Dalam skripsi tahun 2009 karya Vernika Hapri Witasari, mahasiswa Arkeologi Fakultas Ilmu Pengetahuan Budaya Universitas Indonesia (UI), berjudul 'Prasasti Pucangan Sansekerta 959 Saka: Suatu Kajian Ulang', disebutkan bahwa Raja Airlangga (990-1049), pendiri Kerajaan Kahuripan, adalah keturunan langsung Mpu Sindok.
Ibunda Airlangga yang bernama Mahendradatta adalah cicit kandung Mpu Sindok. Mahendradatta menikah dengan Udayana, putra penguasa Bali. Dari pernikahan ini kemudian melahirkan Airlangga.
Setelah era Airlangga, berdiri kerajaan besar bernama Kerajaan Kediri. Di mana, para rajanya adalah keturunan langsung dari Airlangga. Artinya, para raja ini juga keturunan Mpu Sindok.

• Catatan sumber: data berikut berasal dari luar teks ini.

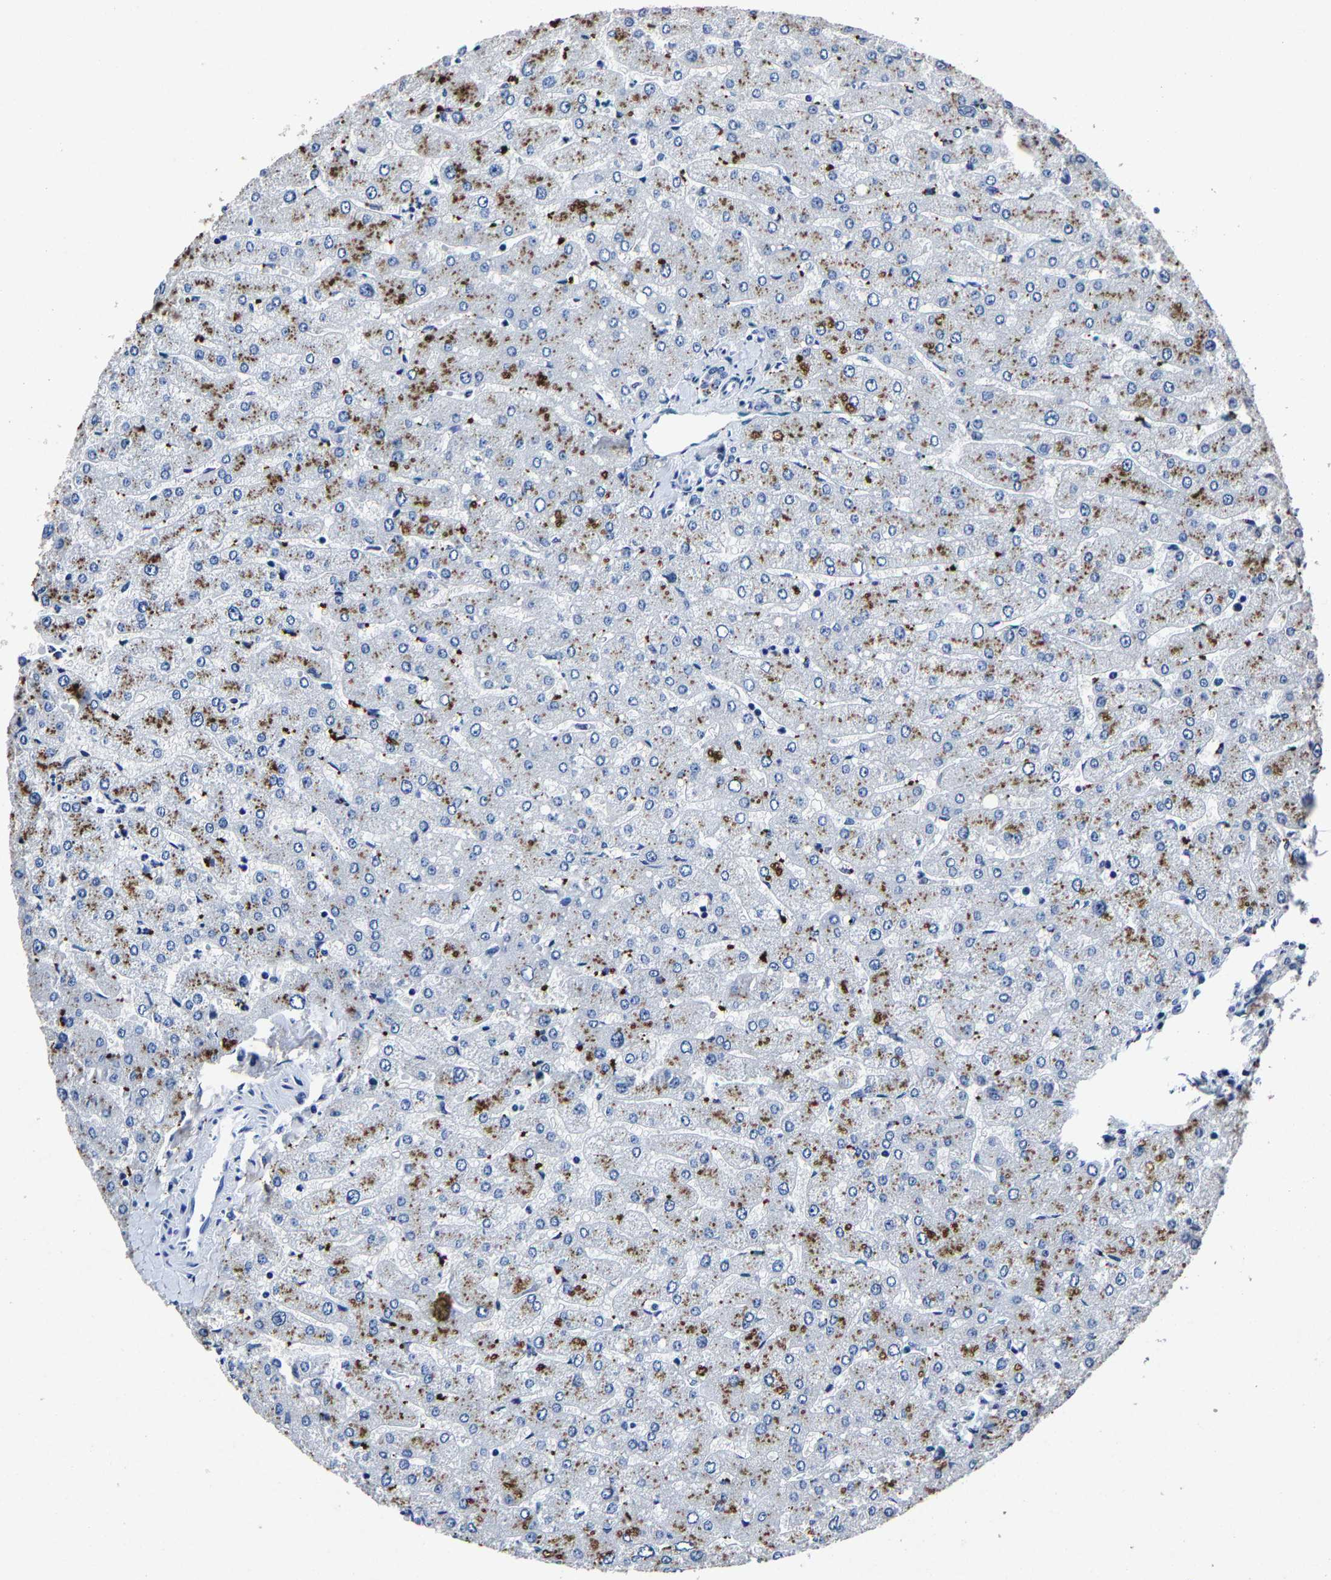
{"staining": {"intensity": "negative", "quantity": "none", "location": "none"}, "tissue": "liver", "cell_type": "Cholangiocytes", "image_type": "normal", "snomed": [{"axis": "morphology", "description": "Normal tissue, NOS"}, {"axis": "topography", "description": "Liver"}], "caption": "This is an IHC photomicrograph of normal liver. There is no positivity in cholangiocytes.", "gene": "RBM45", "patient": {"sex": "male", "age": 55}}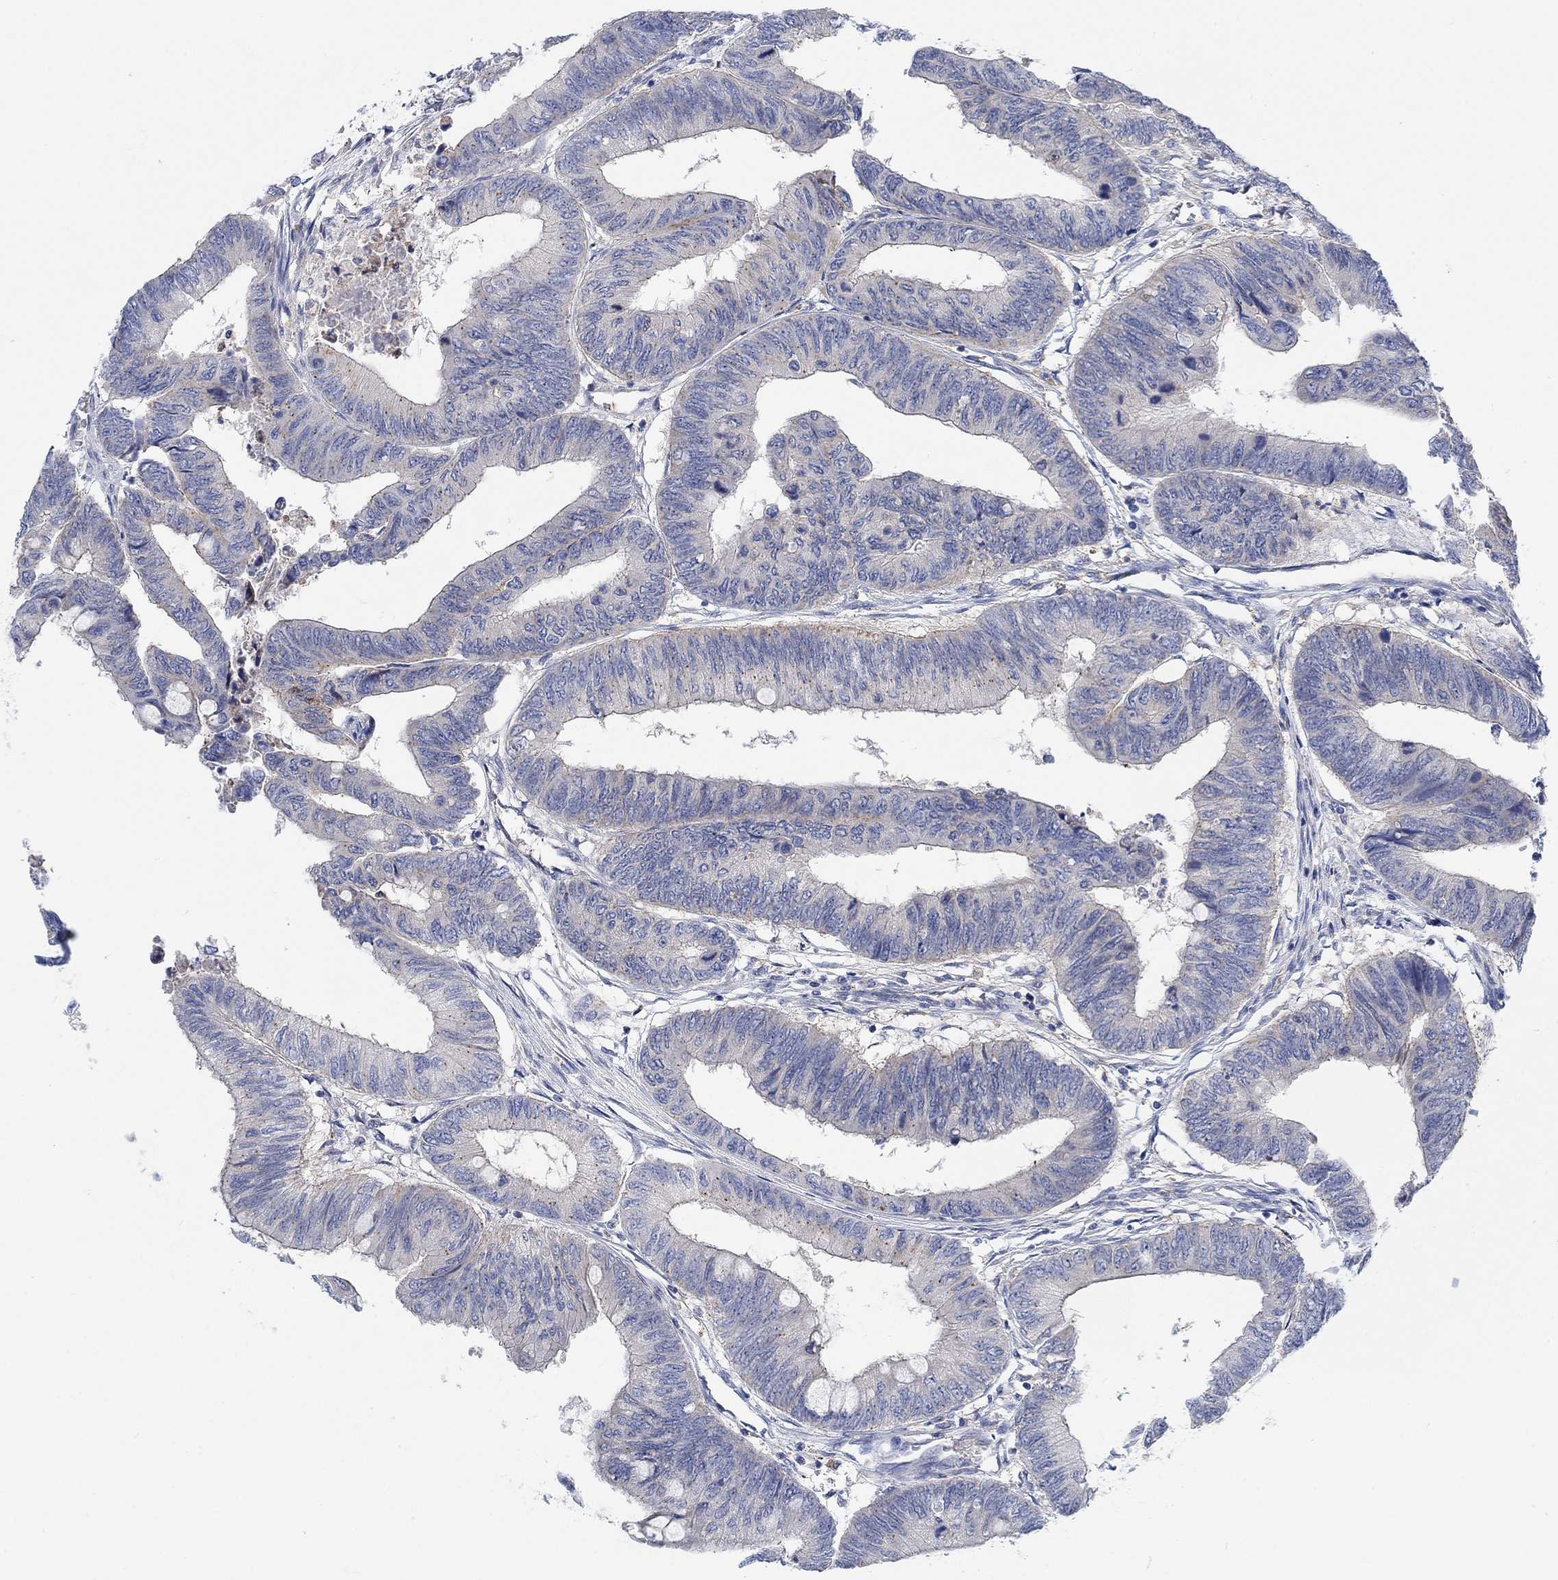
{"staining": {"intensity": "negative", "quantity": "none", "location": "none"}, "tissue": "colorectal cancer", "cell_type": "Tumor cells", "image_type": "cancer", "snomed": [{"axis": "morphology", "description": "Normal tissue, NOS"}, {"axis": "morphology", "description": "Adenocarcinoma, NOS"}, {"axis": "topography", "description": "Rectum"}, {"axis": "topography", "description": "Peripheral nerve tissue"}], "caption": "High magnification brightfield microscopy of adenocarcinoma (colorectal) stained with DAB (brown) and counterstained with hematoxylin (blue): tumor cells show no significant expression.", "gene": "PMFBP1", "patient": {"sex": "male", "age": 92}}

Salah satu raja Kediri yang termashyur adalah Sri Aji Jayabaya atau Raja Jayabaya, yang berkuasa pada 1135-1159 Masehi.
Dominasi Wangsa Isyana di Jawa Timur meredup bersamaan dengan runtuhnya Kerajaan Kediri. Kemudian digantikan oleh Wangsa Rajasa yang didirikan oleh Ken Arok. Ini bersamaan dengan berdirinya Kerajaan Singosari pada 1222 Masehi.
Wangsa Rajasa melahirkan raja-raja besar seperti Raja Kertanegara yang membawa era keemasan Singosari (1263-1292) hingga Raja Hayam Wuruk yang memimpin era keemasan Kerajaan Majapahit (1334-1350).